*WHAT TO PRODUCE:* The lines needed are those below that contain the word "Sprachgruppen"; copy each one.

#### RECORDS ####

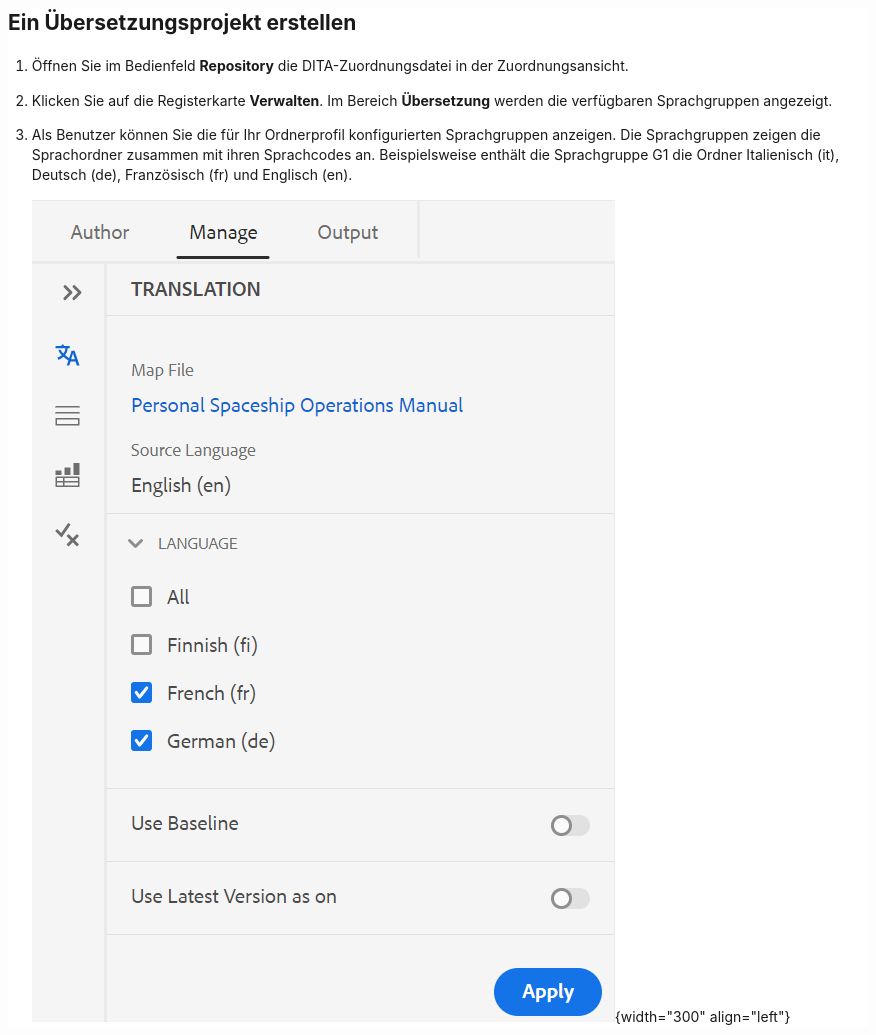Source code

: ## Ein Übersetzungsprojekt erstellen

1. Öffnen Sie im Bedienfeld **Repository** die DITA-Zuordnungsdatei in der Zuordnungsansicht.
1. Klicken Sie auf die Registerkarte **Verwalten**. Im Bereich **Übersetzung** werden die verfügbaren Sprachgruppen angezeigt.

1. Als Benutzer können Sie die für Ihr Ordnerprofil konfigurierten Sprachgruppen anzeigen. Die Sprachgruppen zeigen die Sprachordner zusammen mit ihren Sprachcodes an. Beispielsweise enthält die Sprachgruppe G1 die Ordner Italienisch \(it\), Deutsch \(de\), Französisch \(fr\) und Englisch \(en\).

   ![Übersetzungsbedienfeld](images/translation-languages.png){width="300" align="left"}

####

*YOUR SOLUTION:*
1. Klicken Sie auf die Registerkarte **Verwalten**. Im Bereich **Übersetzung** werden die verfügbaren Sprachgruppen angezeigt.
1. Als Benutzer können Sie die für Ihr Ordnerprofil konfigurierten Sprachgruppen anzeigen. Die Sprachgruppen zeigen die Sprachordner zusammen mit ihren Sprachcodes an. Beispielsweise enthält die Sprachgruppe G1 die Ordner Italienisch \(it\), Deutsch \(de\), Französisch \(fr\) und Englisch \(en\).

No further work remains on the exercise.